List every line of the records below that contains the string "사용자협회".

== Segment start ==

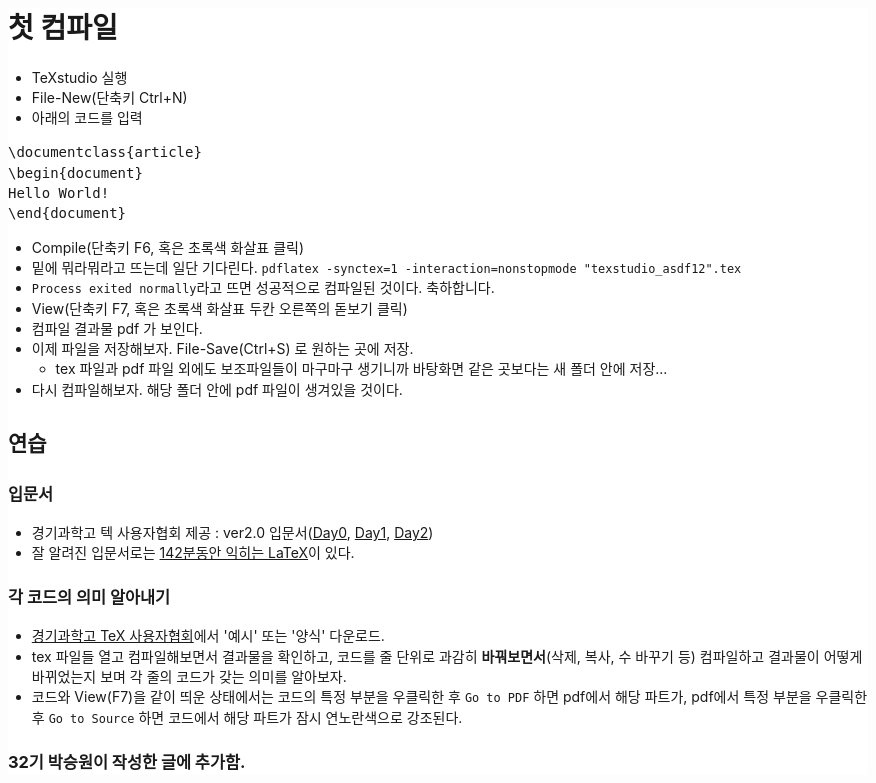 # 첫 컴파일
- TeXstudio 실행
- File-New(단축키 Ctrl+N)
- 아래의 코드를 입력
<pre>
\documentclass{article}
\begin{document}
Hello World!
\end{document}
</pre>
- Compile(단축키 F6, 혹은 초록색 화살표 클릭)
- 밑에 뭐라뭐라고 뜨는데 일단 기다린다. `pdflatex -synctex=1 -interaction=nonstopmode "texstudio_asdf12".tex` 
- `Process exited normally`라고 뜨면 성공적으로 컴파일된 것이다. 축하합니다.
- View(단축키 F7, 혹은 초록색 화살표 두칸 오른쪽의 돋보기 클릭)
- 컴파일 결과물 pdf 가 보인다.
- 이제 파일을 저장해보자. File-Save(Ctrl+S) 로 원하는 곳에 저장.
  - tex 파일과 pdf 파일 외에도 보조파일들이 마구마구 생기니까 바탕화면 같은 곳보다는 새 폴더 안에 저장...
- 다시 컴파일해보자. 해당 폴더 안에 pdf 파일이 생겨있을 것이다.
 
## 연습
### 입문서
- 경기과학고 텍 사용자협회 제공 : ver2.0 입문서([Day0](http://latex.gs.hs.kr/files/An-Introduction-to-LaTeX/An%20Introduction%20to%20LaTeX-ver2.0_beamer/GSHSLaTeXIntro_Day0.pdf), [Day1](http://latex.gs.hs.kr/files/An-Introduction-to-LaTeX/An%20Introduction%20to%20LaTeX-ver2.0_beamer/GSHSLaTeXIntro_Day1.pdf), [Day2](http://latex.gs.hs.kr/files/An-Introduction-to-LaTeX/An%20Introduction%20to%20LaTeX-ver2.0_beamer/GSHSLaTeXIntro_Day2.pdf))
- 잘 알려진 입문서로는 [142분동안 익히는 LaTeX](http://texdoc.net/texmf-dist/doc/latex/lshort-korean/lshort-kr.pdf)이 있다.

### 각 코드의 의미 알아내기
- [경기과학고 TeX 사용자협회](http://latex.gs.hs.kr)에서 '예시' 또는 '양식' 다운로드.
- tex 파일들 열고 컴파일해보면서 결과물을 확인하고, 코드를 줄 단위로 과감히 **바꿔보면서**(삭제, 복사, 수 바꾸기 등) 컴파일하고 결과물이 어떻게 바뀌었는지 보며 각 줄의 코드가 갖는 의미를 알아보자.
- 코드와 View(F7)을 같이 띄운 상태에서는 코드의 특정 부분을 우클릭한 후 `Go to PDF` 하면 pdf에서 해당 파트가, pdf에서 특정 부분을 우클릭한 후 `Go to Source` 하면 코드에서 해당 파트가 잠시 연노란색으로 강조된다.


### 32기 박승원이 작성한 글에 추가함.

== Segment end ==

The completed task:
- 경기과학고 텍 사용자협회 제공 : ver2.0 입문서([Day0](http://latex.gs.hs.kr/files/An-Introduction-to-LaTeX/An%20Introduction%20to%20LaTeX-ver2.0_beamer/GSHSLaTeXIntro_Day0.pdf), [Day1](http://latex.gs.hs.kr/files/An-Introduction-to-LaTeX/An%20Introduction%20to%20LaTeX-ver2.0_beamer/GSHSLaTeXIntro_Day1.pdf), [Day2](http://latex.gs.hs.kr/files/An-Introduction-to-LaTeX/An%20Introduction%20to%20LaTeX-ver2.0_beamer/GSHSLaTeXIntro_Day2.pdf))
- [경기과학고 TeX 사용자협회](http://latex.gs.hs.kr)에서 '예시' 또는 '양식' 다운로드.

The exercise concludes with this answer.